### INFORMATION GIVEN
::::::

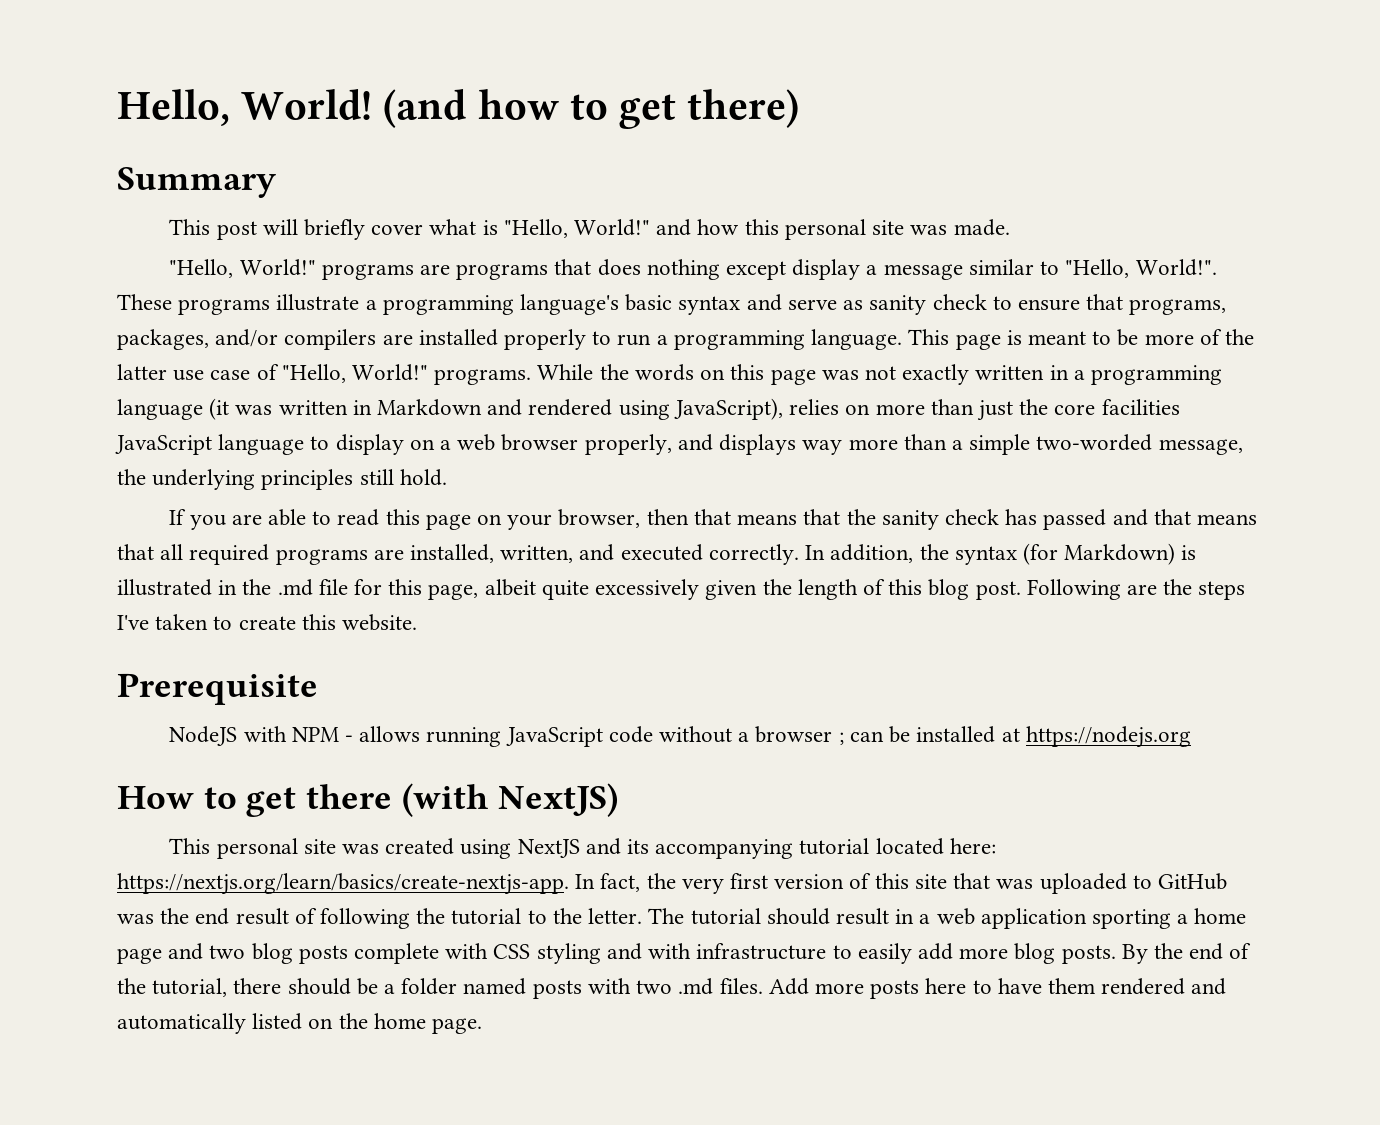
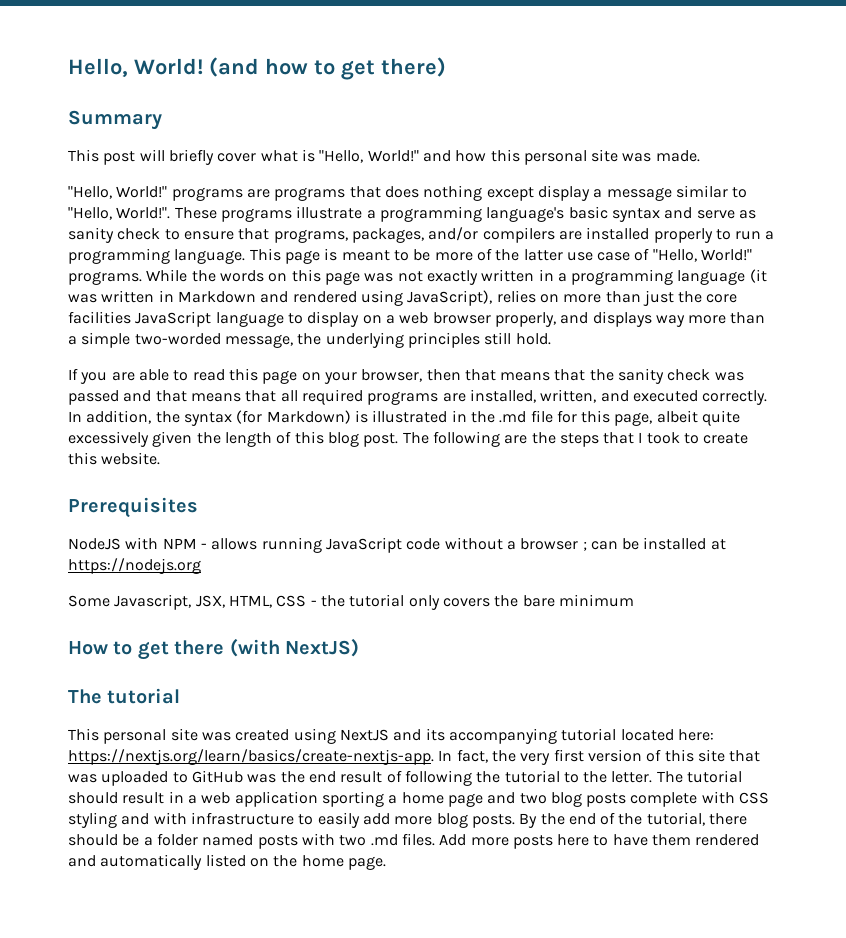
[1005,509,1038,525] has -> [714,372,744,381] was
[1026,579,1121,600] Following -> [402,431,500,447] The following
[117,614,209,630] I've taken -> [603,432,680,444] that I took
[117,673,318,705] Prerequisite -> [68,497,198,518] Prerequisites
(1191, 737) none -> [68,594,634,610] // Some Javascript, JSX, HTML, CSS - the tutorial only covers the bare minimum
(618, 800) none -> [68,688,181,704] // The tutorial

::::::

### WORK ORDER
Pictures do not belong in the copy. Please reproduce the entries above exactly otherwise.

### EXERCISE ANSWER
[1005,509,1038,525] has -> [714,372,744,381] was
[1026,579,1121,600] Following -> [402,431,500,447] The following
[117,614,209,630] I've taken -> [603,432,680,444] that I took
[117,673,318,705] Prerequisite -> [68,497,198,518] Prerequisites
(1191, 737) none -> [68,594,634,610] // Some Javascript, JSX, HTML, CSS - the tutorial only covers the bare minimum
(618, 800) none -> [68,688,181,704] // The tutorial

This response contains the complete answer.